▶ _Task_
Continue the commentary below on the proposed 2019 national budget, starting right after its last sentence.

The Bicameral Conference Committee is currently deliberating and finalizing the Proposed 2019 National Budget. Congress is hopeful that the budget will finally be passed and enacted before the session break.

At this point, I would like to emphasize the problems faced by the government with regard to the budget. Every year we do this, and yet the problems of corruption and under-utilization of the budget do not seem to go away. We all know the consequences of this system: Medicine and equipment in hospitals, as well as facilities in schools, become inadequate. Roads and bridges are of poor quality, and the establishment of public buildings is slow. Many of our countrymen are not included in the government’s livelihood program. These are only some of the problems Filipinos encounter.

One of the difficulties we have these days is the refusal of Budget Secretary Benjamin Diokno to attend budget hearings. We also know that Mr. Diokno has to answer many questions from our lawmakers.

There is an observed practice that some officials ally with each other to defend each other’s performance. To our mind, unity in the Executive family does not rule out the ability of co-cabinet members to point out inefficiencies and possible malpractices in a civil and professional manner. We hope that there would be an opportunity, even on private, for these conversations.

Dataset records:
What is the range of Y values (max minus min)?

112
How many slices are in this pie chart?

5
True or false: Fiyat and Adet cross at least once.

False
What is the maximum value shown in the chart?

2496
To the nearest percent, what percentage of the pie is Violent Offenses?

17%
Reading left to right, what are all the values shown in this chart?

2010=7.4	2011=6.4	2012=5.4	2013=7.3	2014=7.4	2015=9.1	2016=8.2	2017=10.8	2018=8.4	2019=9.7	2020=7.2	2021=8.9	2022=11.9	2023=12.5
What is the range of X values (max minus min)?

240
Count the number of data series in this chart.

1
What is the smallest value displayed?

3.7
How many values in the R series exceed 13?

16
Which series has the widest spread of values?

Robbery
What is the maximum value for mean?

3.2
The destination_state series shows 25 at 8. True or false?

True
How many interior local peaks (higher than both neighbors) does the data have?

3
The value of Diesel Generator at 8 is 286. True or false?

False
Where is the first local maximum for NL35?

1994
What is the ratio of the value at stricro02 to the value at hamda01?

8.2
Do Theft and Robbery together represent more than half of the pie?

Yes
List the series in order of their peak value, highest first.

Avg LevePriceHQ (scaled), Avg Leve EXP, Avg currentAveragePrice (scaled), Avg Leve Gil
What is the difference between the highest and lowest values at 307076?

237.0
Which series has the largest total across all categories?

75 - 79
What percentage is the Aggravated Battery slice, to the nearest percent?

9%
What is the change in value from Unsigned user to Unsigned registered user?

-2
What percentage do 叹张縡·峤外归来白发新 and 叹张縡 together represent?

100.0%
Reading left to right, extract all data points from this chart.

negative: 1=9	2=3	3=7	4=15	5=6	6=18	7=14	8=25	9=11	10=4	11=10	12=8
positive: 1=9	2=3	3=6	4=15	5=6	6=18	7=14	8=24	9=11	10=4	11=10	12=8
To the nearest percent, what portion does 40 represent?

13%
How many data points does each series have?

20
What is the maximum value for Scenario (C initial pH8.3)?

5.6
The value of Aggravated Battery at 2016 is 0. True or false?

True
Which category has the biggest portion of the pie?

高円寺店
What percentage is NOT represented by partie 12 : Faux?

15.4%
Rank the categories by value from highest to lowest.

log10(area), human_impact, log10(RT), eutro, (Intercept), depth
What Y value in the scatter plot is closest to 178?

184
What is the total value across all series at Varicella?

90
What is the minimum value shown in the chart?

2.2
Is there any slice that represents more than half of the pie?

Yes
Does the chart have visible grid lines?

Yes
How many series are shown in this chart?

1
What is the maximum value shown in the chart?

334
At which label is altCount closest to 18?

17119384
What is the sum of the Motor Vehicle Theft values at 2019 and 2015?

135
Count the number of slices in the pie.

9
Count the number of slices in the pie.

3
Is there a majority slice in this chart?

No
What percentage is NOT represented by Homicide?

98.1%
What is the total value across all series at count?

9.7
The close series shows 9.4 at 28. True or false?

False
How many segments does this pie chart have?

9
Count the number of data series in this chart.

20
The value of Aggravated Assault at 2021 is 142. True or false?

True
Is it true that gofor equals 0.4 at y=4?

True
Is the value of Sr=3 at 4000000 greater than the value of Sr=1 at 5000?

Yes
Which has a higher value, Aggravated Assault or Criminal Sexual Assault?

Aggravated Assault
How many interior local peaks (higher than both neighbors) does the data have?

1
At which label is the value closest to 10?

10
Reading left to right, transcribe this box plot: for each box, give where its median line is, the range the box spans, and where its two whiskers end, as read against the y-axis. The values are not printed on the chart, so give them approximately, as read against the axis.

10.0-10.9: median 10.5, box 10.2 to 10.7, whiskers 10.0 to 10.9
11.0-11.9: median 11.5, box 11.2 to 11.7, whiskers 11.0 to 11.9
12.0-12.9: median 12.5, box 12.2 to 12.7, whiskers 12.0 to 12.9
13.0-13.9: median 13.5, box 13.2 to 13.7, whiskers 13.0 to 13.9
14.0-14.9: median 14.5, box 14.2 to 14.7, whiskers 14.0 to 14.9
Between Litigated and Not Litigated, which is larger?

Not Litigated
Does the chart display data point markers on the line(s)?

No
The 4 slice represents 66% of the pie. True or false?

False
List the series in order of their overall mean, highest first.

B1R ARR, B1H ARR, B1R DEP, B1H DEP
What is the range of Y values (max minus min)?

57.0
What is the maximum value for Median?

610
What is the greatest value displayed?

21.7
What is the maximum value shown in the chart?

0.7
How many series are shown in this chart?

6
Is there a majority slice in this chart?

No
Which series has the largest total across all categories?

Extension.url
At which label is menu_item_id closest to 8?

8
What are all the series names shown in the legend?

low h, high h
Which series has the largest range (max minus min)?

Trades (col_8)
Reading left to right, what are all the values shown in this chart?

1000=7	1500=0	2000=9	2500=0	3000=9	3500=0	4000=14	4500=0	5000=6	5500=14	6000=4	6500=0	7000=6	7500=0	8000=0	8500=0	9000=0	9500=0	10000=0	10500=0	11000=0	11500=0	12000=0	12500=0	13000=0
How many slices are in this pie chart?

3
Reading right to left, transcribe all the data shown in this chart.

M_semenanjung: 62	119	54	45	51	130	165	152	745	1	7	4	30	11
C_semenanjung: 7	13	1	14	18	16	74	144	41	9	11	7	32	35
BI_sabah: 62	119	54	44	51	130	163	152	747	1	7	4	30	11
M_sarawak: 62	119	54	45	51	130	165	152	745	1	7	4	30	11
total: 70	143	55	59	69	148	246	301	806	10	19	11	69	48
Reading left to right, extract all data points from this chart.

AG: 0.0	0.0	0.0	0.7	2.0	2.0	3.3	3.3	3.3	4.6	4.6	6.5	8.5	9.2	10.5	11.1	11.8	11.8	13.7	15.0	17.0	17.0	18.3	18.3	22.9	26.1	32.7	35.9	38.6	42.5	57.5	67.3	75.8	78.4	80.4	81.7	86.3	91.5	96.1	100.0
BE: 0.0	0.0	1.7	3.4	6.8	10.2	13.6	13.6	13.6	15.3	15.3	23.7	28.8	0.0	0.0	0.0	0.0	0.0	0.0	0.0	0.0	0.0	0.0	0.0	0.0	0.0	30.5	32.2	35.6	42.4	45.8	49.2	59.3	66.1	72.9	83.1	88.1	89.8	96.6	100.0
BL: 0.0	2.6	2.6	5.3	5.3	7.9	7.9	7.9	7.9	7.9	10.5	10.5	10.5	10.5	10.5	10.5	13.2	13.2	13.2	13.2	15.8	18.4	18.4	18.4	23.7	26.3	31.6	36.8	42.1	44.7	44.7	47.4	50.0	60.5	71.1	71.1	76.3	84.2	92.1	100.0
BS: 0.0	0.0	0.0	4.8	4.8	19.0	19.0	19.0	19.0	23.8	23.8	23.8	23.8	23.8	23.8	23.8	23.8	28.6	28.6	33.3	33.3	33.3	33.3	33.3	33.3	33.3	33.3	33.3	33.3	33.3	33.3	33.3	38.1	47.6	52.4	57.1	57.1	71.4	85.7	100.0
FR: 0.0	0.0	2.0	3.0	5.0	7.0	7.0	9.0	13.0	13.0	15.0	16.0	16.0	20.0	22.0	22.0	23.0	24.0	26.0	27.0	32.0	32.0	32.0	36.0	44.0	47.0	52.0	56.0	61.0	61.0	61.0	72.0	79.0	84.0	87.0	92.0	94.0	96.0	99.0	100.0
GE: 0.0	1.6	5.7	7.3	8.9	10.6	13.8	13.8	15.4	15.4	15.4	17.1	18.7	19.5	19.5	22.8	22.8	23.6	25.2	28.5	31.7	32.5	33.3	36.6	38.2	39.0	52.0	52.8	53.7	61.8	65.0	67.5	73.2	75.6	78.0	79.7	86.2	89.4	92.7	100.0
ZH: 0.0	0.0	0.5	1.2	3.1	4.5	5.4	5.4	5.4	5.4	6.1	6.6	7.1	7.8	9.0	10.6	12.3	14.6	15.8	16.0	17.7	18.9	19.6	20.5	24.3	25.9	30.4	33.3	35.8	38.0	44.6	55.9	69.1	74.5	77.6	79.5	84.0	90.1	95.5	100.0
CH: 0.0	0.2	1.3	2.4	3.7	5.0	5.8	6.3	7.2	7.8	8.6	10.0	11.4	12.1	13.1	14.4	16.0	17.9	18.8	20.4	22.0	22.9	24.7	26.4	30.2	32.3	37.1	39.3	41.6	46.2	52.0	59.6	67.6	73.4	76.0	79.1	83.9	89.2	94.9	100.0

▶ _Reply to the task_
As a legislator, it is my duty to scrutinize budget allocations and assess the utilization of various government agencies, most especially the executive agencies which are in charge of program implementation and enforcement of laws. I have tirelessly repeated my call to government agencies to implement the Attrition Law, but to no avail. Perhaps, the next Congress would be able to address this by expanding the law and revisiting the incentives and penalties it imposes.

We should study how beneficial it is to provide a performance incentive to various offices in the Cabinet especially those expected to provide timely public service. Of course we are all paid to do our jobs, but we should consider these incentives for better and more efficient governance.